Thanks Dave, that covers both use cases very nicely. I’m not sure though that those approaches would work when invoking a “headless” sensetalk script in a build pipeline (in a bash script) that needs to pass command line variables into the instance of the process? I suppose that could be done by writing them to a file that the SenseTalk script opens in the working directory, but that is a bit clumsy when there may be multiple instances of scripts running concurrently - passing linux/using argument vector (argc, **argv in C language) arguments would be highly desirable. So that, for example, we have a Git repository that users check into, and when they do a build pipeline runs that compiles their project, runs Eggplant scripts on it using the command line client, and then flags up any test results that are not nominal for inspection…

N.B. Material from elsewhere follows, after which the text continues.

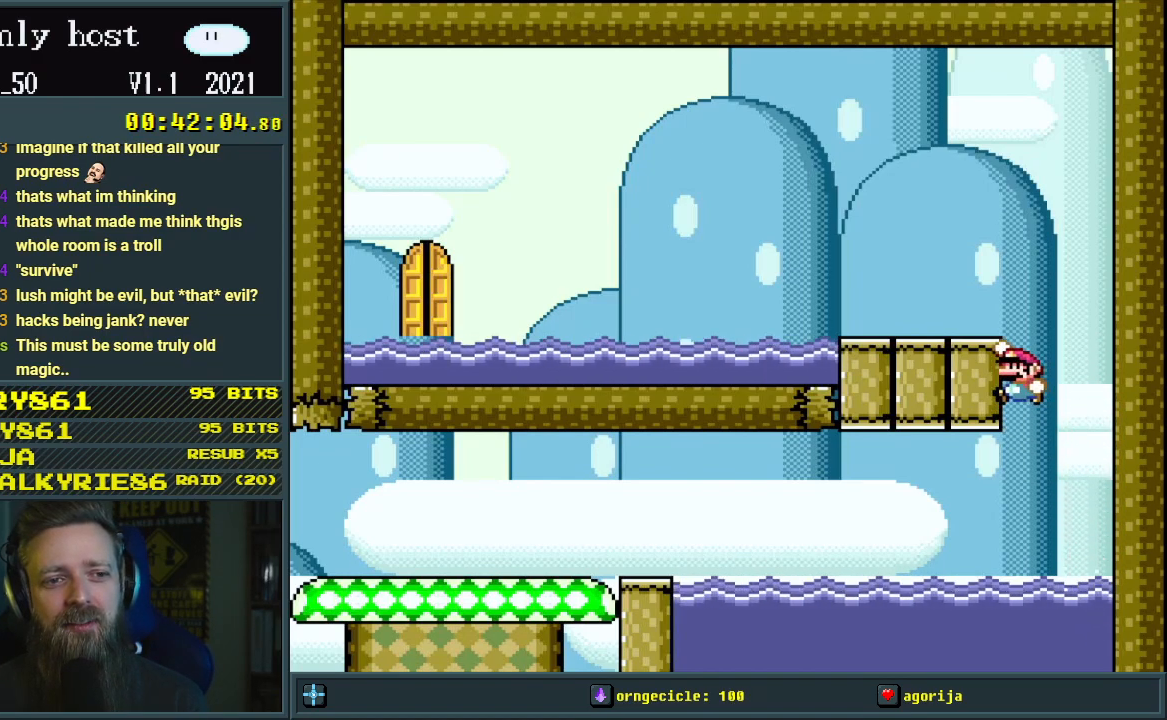
{"buttons": ["B", "Y", "DPAD_UP", "DPAD_RIGHT"], "events": [[17, "B", "up"], [117, "B", "down"], [350, "DPAD_UP", "up"], [367, "DPAD_LEFT", "up"], [383, "DPAD_RIGHT", "down"], [383, "DPAD_UP", "down"]]}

I suppose that could be done by writing them to a file that the SenseTalk script opens in the working directory, but that is a bit clumsy when there may be multiple instances of scripts running concurrently

The above is what I was trying to avoid. There is not really a clean way of doing this. So, we hard coded the variables into the bash scripts. Not the most ideal solution, but it works.

Could you share a snippet? I’m intrigued, I would have thought that you didn’t need to hard code them in the bash script. I’m a linux bash programmer fwiw Stephen :smiley: - the critical programming API call would seem to be getenv(3) in the linux manual, or execve (2), which ST would need to have a wrapping call for. It presumably does for execve because it can fork and execute a child process.